Salta a la vista que el modelo de Iglesia del papa Francisco sigue siendo enteramente clerical. Tiene todo el derecho del mundo, ni más ni menos que cualquiera a tener el suyo, siempre que no quiera imponerlo. Ahí empiezan los problemas. En cualquier caso, no será este papa quien derogue el clericalismo, y esto me parece tan seguro y cierto como sus frecuentes advertencias contra el clericalismo. Lo acaba de dejar bien claro en el vídeo emitido el pasado día 1 de octubre, justo el día del retiro con que los padres sinodales abríais este Sínodo. “Los sacerdotes, dice, no somos los jefes de los laicos, sino sus pastores". Y los pastores mandan sobre las ovejas digan lo que digan éstas y sin que hayan elegido a su pastor. Así seguirá. Dice también: “Los laicos, los bautizados, están en la Iglesia en su propia casa, y tienen que cuidarla. Lo mismo que nosotros, los sacerdotes, los consagrados. Cada uno aportando lo que mejor sabe hacer". Quien sabe y puede conducir un autobús (pone este ejemplo), conduciendo un autobús, y quien sabe y puede enseñar y mandar en la Iglesia, enseñando y mandando. Con una importante precisión: son los “consagrados” (¿por quién? ¿desde cuándo?) quienes deciden lo que cada uno sabe, puede y debe hacer. Clericalismo en su pura expresión, lo siento.
Pues bien, nada fundamental cambiará en la Iglesia mientras no cambie radicalmente la mentalidad teológica de sus actuales pastores consagrados. La Iglesia no podrá ser profeta y signo de la comunión en un mundo tan desgarrado, mientras no cambie su estructura clerical, mientras ella misma no sea hacia dentro y hacia fuera una real comunión fraterna-sororal. Y no por el bien de la Iglesia, sino por el amplio respiro de la humanidad y del planeta.

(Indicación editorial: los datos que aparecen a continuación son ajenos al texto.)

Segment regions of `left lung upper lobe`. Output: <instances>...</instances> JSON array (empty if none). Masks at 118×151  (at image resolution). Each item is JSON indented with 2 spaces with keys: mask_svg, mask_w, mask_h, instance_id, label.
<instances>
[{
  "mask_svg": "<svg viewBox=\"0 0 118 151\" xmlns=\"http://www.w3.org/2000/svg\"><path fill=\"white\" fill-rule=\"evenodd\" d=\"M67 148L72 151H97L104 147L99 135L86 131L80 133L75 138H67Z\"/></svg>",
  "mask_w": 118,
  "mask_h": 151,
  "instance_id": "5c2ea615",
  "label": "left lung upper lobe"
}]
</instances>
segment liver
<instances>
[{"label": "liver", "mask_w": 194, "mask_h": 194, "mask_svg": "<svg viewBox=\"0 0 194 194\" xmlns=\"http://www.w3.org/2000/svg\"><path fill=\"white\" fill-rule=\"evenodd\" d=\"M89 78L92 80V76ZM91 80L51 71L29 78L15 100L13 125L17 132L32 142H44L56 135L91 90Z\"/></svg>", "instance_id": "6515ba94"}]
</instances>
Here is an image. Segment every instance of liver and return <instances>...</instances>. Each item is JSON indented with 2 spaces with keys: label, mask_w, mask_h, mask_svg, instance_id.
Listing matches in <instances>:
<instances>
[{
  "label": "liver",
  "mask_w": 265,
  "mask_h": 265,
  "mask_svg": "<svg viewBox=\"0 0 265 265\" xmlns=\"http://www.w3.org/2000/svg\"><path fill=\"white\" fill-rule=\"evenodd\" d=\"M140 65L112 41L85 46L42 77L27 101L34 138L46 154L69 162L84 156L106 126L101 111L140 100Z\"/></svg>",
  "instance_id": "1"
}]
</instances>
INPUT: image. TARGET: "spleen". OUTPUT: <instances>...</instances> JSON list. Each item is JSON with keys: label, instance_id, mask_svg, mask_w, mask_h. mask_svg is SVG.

Hoy evoco el “tránsito” (la muerte, el paso a la Vida) de Francisco de Asís, el Hermano Poverello, en 1226, a los 45 años. El viejo mundo medieval de reyes y señores y castillos, de papas y clérigos y grandes monasterios, de campesinos y siervos y leprosos sociales, se desmoronaba. Un nuevo mundo, y una nueva iglesia querían emerger. Fue el sueño de Francisco. No quiso ser señor ni rico, ni clérigo ni monje. Rompió con su padre, rico mercader, figura de una burguesía naciente que buscaba derrocar el mundo viejo con sus mismas armas: la riqueza y el poder. Un día Francisco le dijo: “Ya no te llamaré más ‘padre mío Bernardone’”. Y rompió con todo patriarcalismo social y eclesial, aunque nunca luchó contra nadie. Solo quiso vivir como peregrino, siempre en camino, sin propiedad ni casa, como Jesús, siendo el hermano menor de todos los seres humanos y de todas las criaturas, anunciando la paz y sin condenar a nadie. Y esto le hacía feliz, no sin grandes llagas en su cuerpo y en su alma.
Permitidme, pues, que os salude y os hable con el respeto y la libertad y las palabras que le gustaban al Hermano Francisco:
“Paz y bien, hermanas, hermanos sinodales. Renovad el sueño del Hermano Francisco, encarnad su libertad fraterna. No os atéis a lo que se dijo, se enseñó, se hizo en otros tiempos. No os atéis a doctrinas y estructuras del pasado. No os aferréis ni siquiera a la letra de lo que dijo o no dijo, hizo o no hizo Jesús hace 2000 años. Atended a la voz que nos llega desde el corazón del mundo y de todas las criaturas, nuestras hermanas: “He aquí que hago nuevas todas las cosas”.